(01-26-2021 01:39 AM)TUowl06 Wrote: (01-25-2021 07:09 PM)jmutoml757 Wrote: 37% acceptance rate the year I was admitted. It was not uncommon for folks to get into UVA and not JMU then; I knew several. VT was easy to get into then- received acceptance before Christmas, and it wasn’t early admission or anything.
To go from 37% to 77% is alarming. Are there any other examples of an acceptance rate increasing this significantly?
I know Holy Cross's acceptance rate at one point (30+ years ago) was a tick below 20% and now hovers around 40%. Doug Flutie and Boston College basically stole their thunder. Hence the term, "Flutie Effect"...
It’s not alarming. For starters, I question the cited percentage of 37%, and even if close to accurate, we’re talking about a transition of over a period of nearly 40 years, and a change in institutional size and mission from an enrollment of perhaps 8-9k (I’m being generous with the size here) to 23k. It’s not an apples to apples comparison, even if you believe it’s simply a matter of looking at percentages of applicants admitted from the size of the applicant pool.
I repeat, JMU does not offer admission to any student who does not meet our admission criteria, and that criteria is solid (as confirmed by our retention and graduation numbers).
There is a human tendency to fixate a particular time or situation in our memories, and that fixation can (and often does) color the positive and negative of how we view things. In short, we then compare all future new encounters/experiences with that memory baseline.
In the late 50s-early 60s (under President Miller) JMU purchased farmland behind Wilson Hall. Interstate 81 didn’t exist yet, but was in the planning stage.
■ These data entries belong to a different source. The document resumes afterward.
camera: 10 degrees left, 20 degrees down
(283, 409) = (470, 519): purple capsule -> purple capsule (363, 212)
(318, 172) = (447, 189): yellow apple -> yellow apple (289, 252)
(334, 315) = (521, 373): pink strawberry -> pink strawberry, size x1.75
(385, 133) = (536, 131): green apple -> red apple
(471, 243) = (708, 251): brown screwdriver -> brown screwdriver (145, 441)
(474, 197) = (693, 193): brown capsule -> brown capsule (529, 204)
Later, starting in the late 70s and extending 25 years into the mid-to-late 90s, President Carrier began to build on that land, as well as start a FB and other men’s athletic programs. The oldest JMU posters on this site date from that period. The name of the school changed, enrollment grew, and the demographics of the applicant pool was different, the “Boomers” were in their heyday.
Today, JMU is several miles further down the road. JMU has “jumped” the interstate and grown from less than a 200 acre campus to around 750. The enrollment has tripled. Graduate education has expanded dramatically. The institution is on the cusp of a reclassification based on its orientation and support of research. The physical plant and beauty of the campus is impressive and beautiful. The institution’s budget has grown from less than $40 million (the time of the supposed 37% acceptance rate) to nearly $600 million. The boomers are now grandparents, and their grandkids, in some cases even great-grandkids, are now the targeted future Dukes.
It’s not simply a matter of overlaying your particularly vivid memories of the great times you had at JMU and thinking the institution is the same place or operates the same way when you were an undergraduate. There are commonalities to be sure...campus food remains great. The campus is beautiful. The Quad on the Bluestone side of campus serves as a
great place to hang on a sunny day. Women still outnumber men (which is a trend on most American college campuses now). But JMU’s applicant pool is different! The competition to attract the best students and faculty is different. Just different. Not “bad” different, or weak, or disappointingly different. Just different.
A larger number of students enter JMU now via transfer from the VA community college system. That’s not a bad thing. But it’s different. Compacts guarantee those community college students admission if they’ve met certain conditions. There are a whole host of factors involved. The only thing to keep a watch on, and be concerned about if you’re inclined, is the size of the applicant pool. So far, JMU’s applicant pool remains very healthy. Indeed, just last year, a national story shared that JMU was the #1 recommended university in the country. JMU is also providing a great return to students on the cost of their education, and our graduates are valued and hired in numbers that are leading VA. It doesn’t get better than that.
So, I’m not going to tell anyone how to spend their time, but worrying about percentages of admits from the applicant pool is not a particularly productive use of ones time.